This week Colorado Governor Bill Ritter filed a ballot initiative petition that, if passed by voters in November, would end a $300 million a year subsidy for oil and gas companies. The property tax deduction for oil companies was originally justified as a way to encourage them to support certain local measures, such as school bonds. Supporters claimed that without the tax break the industry would pay disproportionately more in taxes and thus have an incentive to work against local measures.
But Colorado is the only state that continues to provide such a generous severance tax break to the oil and gas industry. And, as Gov Ritter points out, these companies have an obligation as responsible members of the community to support beneficial local legislation. The state should not subsidize this behavior.
The petition would channel the $300 million savings primarily to college scholarship funding for low-income students and measures that would mitigate the impact of the oil and gas industry on wildlife, transportation and water quality. Oil and gas industry spokespersons, however, claim that companies would be forced to pass on higher prices to consumers. Ritter countered this attack, explaining that Colorado's tiny contribution to world oil supplies will have a negligible impact on prices.
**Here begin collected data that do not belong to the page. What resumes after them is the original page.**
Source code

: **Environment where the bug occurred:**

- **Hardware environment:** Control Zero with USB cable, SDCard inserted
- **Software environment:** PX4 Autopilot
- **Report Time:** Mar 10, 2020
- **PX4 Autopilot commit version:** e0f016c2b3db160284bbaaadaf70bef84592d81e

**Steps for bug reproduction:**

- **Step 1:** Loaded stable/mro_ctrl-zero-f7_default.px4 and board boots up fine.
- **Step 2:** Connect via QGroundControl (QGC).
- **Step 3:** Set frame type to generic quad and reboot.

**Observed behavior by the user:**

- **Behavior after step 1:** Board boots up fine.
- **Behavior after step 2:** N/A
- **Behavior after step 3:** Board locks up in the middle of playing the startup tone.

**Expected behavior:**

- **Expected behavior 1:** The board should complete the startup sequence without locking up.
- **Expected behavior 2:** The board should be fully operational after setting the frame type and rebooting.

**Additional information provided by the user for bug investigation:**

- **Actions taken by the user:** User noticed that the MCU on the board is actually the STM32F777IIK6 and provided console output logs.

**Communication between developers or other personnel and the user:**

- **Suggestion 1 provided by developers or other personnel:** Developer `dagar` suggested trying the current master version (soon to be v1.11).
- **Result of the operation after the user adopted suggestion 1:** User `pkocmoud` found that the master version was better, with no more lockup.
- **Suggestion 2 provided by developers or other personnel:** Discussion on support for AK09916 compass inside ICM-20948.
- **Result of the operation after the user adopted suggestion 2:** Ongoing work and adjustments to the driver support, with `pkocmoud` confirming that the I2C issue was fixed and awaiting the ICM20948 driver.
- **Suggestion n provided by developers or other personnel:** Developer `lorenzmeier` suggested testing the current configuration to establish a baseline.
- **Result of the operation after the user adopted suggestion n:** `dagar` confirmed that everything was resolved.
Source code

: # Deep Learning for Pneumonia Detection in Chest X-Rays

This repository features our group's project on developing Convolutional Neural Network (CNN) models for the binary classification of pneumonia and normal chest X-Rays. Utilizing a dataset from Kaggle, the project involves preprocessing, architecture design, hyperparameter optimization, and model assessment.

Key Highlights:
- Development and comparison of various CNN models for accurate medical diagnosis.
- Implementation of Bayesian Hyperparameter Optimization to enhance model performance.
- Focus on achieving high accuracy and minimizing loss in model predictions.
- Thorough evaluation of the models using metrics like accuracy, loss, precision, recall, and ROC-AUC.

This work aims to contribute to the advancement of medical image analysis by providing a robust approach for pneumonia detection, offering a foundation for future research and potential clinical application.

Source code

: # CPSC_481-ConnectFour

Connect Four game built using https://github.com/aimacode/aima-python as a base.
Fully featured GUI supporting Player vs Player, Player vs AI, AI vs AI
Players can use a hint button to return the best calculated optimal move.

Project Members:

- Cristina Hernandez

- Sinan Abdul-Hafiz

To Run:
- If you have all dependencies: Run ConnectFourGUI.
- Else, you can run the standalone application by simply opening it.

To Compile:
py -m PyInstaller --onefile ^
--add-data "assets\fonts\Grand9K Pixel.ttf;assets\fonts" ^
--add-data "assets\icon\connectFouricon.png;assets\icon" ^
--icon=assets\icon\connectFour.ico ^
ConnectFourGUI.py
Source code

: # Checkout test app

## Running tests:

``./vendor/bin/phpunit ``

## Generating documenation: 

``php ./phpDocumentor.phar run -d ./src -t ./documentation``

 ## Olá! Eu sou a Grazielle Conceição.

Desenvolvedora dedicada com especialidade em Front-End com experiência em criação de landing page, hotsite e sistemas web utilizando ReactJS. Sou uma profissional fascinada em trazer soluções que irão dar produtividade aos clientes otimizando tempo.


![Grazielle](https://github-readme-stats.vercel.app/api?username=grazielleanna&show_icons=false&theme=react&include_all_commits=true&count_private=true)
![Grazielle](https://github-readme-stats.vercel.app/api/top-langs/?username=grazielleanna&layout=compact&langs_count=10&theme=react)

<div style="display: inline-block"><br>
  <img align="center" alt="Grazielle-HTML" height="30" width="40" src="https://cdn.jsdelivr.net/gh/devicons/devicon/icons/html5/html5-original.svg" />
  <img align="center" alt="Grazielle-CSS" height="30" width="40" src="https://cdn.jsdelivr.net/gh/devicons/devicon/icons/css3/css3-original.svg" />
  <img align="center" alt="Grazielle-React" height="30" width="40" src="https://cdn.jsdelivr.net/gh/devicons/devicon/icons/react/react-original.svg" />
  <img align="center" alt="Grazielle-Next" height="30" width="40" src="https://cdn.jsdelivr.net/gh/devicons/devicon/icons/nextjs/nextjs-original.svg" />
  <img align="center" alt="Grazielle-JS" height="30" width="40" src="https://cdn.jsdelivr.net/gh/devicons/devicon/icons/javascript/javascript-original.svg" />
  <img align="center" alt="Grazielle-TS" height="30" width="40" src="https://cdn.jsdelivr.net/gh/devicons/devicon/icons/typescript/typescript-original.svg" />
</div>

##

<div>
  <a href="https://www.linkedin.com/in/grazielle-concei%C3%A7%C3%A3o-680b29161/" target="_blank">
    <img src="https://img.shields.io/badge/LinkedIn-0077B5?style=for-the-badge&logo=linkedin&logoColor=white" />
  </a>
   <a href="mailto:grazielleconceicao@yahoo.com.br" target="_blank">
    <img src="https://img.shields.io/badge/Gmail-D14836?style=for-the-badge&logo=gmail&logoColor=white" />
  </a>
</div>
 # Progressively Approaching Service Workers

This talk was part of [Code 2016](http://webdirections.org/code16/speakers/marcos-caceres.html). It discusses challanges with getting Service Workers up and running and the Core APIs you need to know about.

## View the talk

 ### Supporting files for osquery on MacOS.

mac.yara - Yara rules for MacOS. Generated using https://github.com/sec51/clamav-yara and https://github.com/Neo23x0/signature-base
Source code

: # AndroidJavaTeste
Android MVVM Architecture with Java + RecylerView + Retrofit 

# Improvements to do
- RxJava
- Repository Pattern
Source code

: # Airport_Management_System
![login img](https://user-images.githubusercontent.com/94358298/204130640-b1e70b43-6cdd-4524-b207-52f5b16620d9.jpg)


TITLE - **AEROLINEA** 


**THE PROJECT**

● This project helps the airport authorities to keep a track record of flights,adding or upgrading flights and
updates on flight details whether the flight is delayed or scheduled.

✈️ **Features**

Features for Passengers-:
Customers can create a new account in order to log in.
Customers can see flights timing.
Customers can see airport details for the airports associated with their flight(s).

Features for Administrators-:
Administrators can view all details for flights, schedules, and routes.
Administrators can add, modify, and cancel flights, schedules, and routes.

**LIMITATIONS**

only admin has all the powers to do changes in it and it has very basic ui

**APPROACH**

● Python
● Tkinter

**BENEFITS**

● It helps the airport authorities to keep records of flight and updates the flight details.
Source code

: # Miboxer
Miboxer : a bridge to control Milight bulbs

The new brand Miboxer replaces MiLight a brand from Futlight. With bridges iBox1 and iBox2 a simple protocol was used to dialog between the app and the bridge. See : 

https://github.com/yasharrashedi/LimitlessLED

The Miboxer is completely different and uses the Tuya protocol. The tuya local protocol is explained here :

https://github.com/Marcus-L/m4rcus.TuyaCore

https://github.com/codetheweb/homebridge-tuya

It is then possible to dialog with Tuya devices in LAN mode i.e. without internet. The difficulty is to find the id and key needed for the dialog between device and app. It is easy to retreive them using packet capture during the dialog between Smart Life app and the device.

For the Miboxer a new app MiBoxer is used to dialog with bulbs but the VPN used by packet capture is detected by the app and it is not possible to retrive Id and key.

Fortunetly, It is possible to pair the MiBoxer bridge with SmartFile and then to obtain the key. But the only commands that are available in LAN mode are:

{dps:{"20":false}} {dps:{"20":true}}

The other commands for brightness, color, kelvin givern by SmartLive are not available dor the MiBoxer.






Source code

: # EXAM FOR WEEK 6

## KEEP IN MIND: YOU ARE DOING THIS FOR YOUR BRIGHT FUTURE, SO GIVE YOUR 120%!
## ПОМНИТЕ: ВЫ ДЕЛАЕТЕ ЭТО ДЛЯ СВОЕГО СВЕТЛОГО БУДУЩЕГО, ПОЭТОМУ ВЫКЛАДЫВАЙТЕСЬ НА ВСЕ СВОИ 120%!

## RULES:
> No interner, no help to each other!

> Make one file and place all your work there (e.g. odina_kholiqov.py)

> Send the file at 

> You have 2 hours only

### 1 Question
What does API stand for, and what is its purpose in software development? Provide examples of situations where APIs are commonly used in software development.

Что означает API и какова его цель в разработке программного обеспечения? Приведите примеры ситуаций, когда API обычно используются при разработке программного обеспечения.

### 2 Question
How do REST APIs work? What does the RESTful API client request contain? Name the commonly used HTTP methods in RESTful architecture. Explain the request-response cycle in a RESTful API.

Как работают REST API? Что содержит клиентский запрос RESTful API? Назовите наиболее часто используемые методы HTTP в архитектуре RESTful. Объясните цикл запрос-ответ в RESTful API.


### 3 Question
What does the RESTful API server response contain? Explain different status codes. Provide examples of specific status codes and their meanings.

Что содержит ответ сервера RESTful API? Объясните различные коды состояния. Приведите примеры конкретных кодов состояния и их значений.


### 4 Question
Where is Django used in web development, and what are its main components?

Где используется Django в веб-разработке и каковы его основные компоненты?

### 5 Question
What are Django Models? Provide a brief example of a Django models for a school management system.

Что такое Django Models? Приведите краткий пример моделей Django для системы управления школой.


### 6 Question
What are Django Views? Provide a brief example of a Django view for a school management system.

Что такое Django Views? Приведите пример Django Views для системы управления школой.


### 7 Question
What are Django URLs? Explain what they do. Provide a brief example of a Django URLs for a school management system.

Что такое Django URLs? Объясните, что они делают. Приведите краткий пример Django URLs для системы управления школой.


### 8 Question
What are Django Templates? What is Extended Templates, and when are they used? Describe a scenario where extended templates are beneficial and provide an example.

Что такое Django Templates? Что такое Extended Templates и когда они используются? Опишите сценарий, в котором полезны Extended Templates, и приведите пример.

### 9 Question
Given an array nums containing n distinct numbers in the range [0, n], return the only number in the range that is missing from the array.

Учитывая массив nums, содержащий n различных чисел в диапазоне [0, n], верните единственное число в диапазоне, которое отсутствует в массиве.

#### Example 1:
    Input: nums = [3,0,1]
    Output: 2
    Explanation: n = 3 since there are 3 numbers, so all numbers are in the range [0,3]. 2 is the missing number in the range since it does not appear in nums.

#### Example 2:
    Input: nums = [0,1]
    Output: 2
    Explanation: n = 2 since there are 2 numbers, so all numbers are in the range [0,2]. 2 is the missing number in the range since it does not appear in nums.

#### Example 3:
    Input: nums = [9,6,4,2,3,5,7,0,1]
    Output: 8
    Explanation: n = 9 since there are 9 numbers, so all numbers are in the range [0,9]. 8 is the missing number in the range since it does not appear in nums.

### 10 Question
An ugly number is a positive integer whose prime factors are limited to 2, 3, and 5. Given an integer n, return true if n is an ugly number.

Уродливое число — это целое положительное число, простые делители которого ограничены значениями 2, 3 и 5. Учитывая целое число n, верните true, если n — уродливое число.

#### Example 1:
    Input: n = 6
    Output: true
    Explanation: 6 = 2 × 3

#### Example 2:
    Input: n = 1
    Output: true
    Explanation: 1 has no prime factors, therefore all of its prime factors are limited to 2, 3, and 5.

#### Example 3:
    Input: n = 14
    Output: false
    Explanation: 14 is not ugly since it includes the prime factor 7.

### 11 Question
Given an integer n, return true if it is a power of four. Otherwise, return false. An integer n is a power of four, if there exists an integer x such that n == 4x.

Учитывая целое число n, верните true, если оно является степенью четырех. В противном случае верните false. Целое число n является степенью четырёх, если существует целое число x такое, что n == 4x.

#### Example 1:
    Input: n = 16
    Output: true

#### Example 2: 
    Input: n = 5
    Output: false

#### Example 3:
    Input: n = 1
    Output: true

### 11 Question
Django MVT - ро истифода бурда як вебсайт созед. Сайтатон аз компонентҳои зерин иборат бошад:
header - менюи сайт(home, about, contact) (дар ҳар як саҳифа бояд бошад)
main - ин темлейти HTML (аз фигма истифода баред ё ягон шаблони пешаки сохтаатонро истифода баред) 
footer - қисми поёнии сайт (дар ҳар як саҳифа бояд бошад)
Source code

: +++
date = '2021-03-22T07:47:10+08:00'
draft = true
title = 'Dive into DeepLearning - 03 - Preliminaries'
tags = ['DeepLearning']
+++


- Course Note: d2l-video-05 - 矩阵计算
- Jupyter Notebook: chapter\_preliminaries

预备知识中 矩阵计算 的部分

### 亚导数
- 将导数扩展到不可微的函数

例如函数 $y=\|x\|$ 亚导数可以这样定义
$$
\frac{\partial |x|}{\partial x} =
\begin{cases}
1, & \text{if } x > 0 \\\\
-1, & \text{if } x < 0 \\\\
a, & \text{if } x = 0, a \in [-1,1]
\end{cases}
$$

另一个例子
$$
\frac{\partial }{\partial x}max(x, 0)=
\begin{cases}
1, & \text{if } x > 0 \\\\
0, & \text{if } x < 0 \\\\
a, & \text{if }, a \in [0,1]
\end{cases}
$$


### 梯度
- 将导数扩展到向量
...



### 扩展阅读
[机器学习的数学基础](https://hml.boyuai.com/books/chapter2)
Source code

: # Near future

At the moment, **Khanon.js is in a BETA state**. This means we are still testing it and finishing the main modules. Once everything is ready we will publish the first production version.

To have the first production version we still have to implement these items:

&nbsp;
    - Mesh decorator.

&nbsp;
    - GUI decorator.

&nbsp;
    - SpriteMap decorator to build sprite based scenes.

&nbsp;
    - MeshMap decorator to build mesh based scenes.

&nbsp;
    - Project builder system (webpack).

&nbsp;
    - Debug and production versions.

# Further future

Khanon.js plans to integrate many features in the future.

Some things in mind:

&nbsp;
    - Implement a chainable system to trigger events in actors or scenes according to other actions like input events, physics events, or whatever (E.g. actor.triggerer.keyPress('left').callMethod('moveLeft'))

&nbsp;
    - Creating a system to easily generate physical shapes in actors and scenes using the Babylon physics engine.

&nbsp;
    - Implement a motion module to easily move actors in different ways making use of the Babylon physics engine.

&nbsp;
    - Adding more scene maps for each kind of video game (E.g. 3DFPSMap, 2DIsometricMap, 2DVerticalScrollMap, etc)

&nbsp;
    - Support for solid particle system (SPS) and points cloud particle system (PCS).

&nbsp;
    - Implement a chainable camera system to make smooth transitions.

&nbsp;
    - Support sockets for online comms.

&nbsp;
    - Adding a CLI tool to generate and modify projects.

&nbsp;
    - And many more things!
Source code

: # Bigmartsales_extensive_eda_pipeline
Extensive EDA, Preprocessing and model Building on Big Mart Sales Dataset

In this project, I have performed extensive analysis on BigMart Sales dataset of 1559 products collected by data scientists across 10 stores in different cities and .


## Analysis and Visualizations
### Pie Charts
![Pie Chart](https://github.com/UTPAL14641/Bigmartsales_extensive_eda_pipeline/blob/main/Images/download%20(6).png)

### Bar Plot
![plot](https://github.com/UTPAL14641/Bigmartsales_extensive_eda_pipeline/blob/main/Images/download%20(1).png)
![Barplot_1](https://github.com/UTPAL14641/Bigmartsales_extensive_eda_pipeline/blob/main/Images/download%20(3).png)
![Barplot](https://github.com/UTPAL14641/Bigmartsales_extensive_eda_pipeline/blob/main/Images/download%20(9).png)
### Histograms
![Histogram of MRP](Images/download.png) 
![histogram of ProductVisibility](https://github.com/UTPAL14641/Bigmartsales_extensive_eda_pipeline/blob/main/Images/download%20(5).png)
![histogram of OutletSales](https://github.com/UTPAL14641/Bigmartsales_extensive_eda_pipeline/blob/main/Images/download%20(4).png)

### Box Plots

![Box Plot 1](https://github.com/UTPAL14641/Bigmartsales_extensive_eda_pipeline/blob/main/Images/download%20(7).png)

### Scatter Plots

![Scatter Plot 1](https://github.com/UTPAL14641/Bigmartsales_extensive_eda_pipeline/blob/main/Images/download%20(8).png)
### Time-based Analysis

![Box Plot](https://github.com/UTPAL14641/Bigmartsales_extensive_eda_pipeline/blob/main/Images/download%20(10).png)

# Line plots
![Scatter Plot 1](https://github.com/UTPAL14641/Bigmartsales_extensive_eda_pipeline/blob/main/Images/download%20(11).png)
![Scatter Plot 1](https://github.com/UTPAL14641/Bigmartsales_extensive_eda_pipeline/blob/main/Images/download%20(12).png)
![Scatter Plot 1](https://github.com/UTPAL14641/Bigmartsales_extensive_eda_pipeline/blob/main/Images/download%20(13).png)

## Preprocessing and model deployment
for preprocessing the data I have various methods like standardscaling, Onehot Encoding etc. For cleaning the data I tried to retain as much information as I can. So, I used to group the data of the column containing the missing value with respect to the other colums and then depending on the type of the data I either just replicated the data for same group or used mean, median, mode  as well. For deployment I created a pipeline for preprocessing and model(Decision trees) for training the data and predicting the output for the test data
The oil and gas industry is expected to spend about $20 million in its campaign against the initiative and supporters of the initiative will spend about $5 million. Voters will be asked to choose between continuing to subsidize a booming industry or investing money in Colorado families and wildlife preservation. But as gas prices continue to soar and winter approaches, Colorado voters may fall victim to the threats by oil and gas companies to pass on the burden of the tax. In order for fairness to triumph, the state must adequately educate voters about the $50 million local communities stand to gain for environmental improvements as well as the increase in low-income students' opportunity to attend college.